Beside me, Ryan turns to me with a look on his face that I don’t like. “What was that?” He asks, his voice gone cold.
“It was nothing,” I brush off, hoping my laugh doesn’t sound so forced. “He was messing around, you know how he is.”
“Nothing,” he repeats, and the way he says, I’m not sure he believes me. A little too controlled. But he turns back toward the stage and doesn’t say anything else.
Once Mike’s set is finished, I don’t hang around to see him. Ryan and I go back to the house, mostly because I don’t want Ryan to think too hard about what happened tonight. He’s happy now that we’re here and playing a game on the TV.

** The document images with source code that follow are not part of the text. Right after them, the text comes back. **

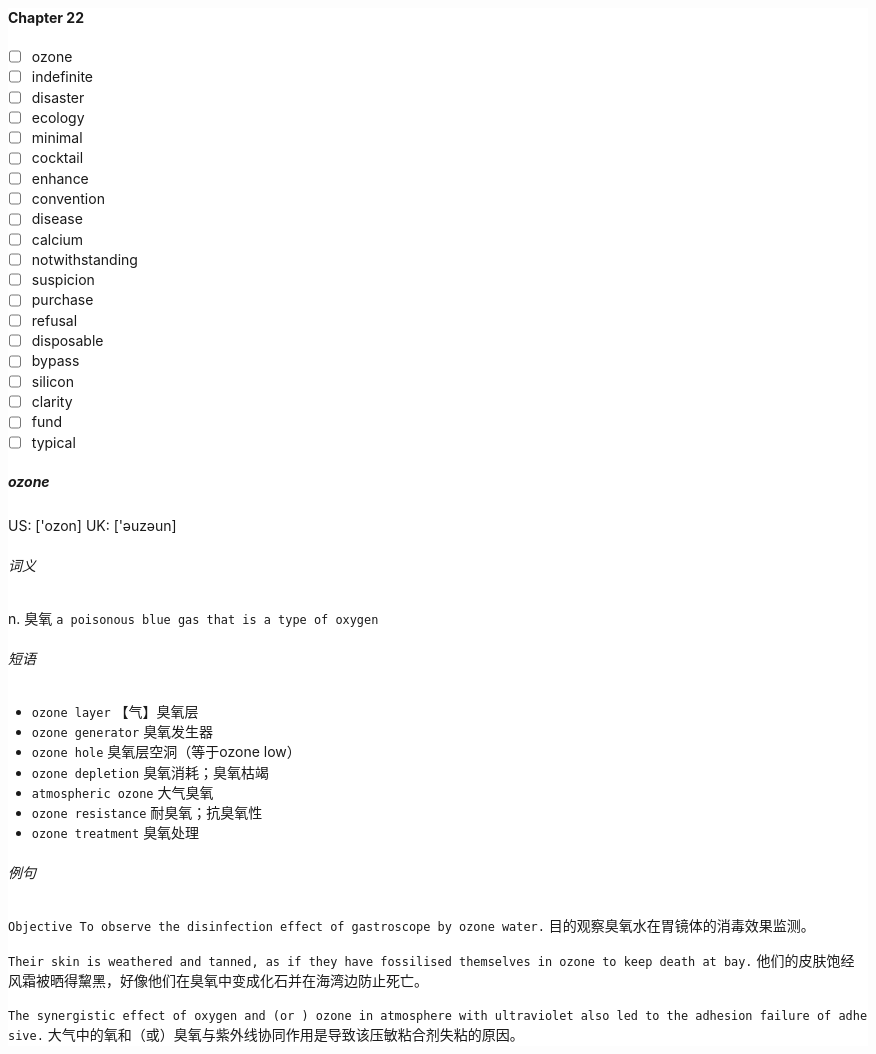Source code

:#### Chapter 22

- [ ] ozone
- [ ] indefinite
- [ ] disaster
- [ ] ecology
- [ ] minimal
- [ ] cocktail
- [ ] enhance
- [ ] convention
- [ ] disease
- [ ] calcium
- [ ] notwithstanding
- [ ] suspicion
- [ ] purchase
- [ ] refusal
- [ ] disposable
- [ ] bypass
- [ ] silicon
- [ ] clarity
- [ ] fund
- [ ] typical

##### ozone

US: ['ozon]
UK: ['əuzəun]

###### 词义

n. 臭氧
`a poisonous blue gas that is a type of oxygen`

###### 短语

- `ozone layer` 【气】臭氧层
- `ozone generator` 臭氧发生器
- `ozone hole` 臭氧层空洞（等于ozone low）
- `ozone depletion` 臭氧消耗；臭氧枯竭
- `atmospheric ozone` 大气臭氧
- `ozone resistance` 耐臭氧；抗臭氧性
- `ozone treatment` 臭氧处理

###### 例句

`Objective To observe the disinfection effect of gastroscope by ozone water.`
目的观察臭氧水在胃镜体的消毒效果监测。

`Their skin is weathered and tanned, as if they have fossilised themselves in ozone to keep death at bay.`
他们的皮肤饱经风霜被晒得黧黑，好像他们在臭氧中变成化石并在海湾边防止死亡。

`The synergistic effect of oxygen and (or ) ozone in atmosphere with ultraviolet also led to the adhesion failure of adhesive.`
大气中的氧和（或）臭氧与紫外线协同作用是导致该压敏粘合剂失粘的原因。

I expect Mike and his friends to be out most of the night, the way they always are after a show, so when the front door swings open, it startles the hell out of me.
They file in one by one, in the middle of a very loud conversation, the tattooed guitarist closing the door behind them.
The girl with the pink hair, Zara, I think Mike said, climbs over the couch, landing on the spot between Ryan and me with a crash. The drummer follows behind her, carrying a pack of beer and a pizza box that he sets down on the coffee table.
“You must be the roommate,” Zara says, looking up at me with sharp eyes and a smile that feels nothing but genuine. “The sexy anonymous one.”
“Alex,” I say, completely unprepared for this.
“I know.” She grins. “Mike talks about you.”
“I do not!” Mike shouts from the kitchen.
“Constantly,” she mouths, with a knowing look. I look at Ryan sitting behind Zara, where the frown from the bar is back on his face.
The drummer flips open the pizza box and grabs a slice. “You want some?” He offers, with his mouth full
“I’m good.”
“You sure? It’s really good.”
“Damon,” Zara says. “He said he’s good.”
“I’m just offering.”
“Let him breathe, geez.” That’s funny, coming from the girl who hasn’t stopped staring at me since they got here.
But even though it’s weird, and these people are a lot, the same way Mike is, I don’t feel the looming dread that I expected to feel with their attention on me.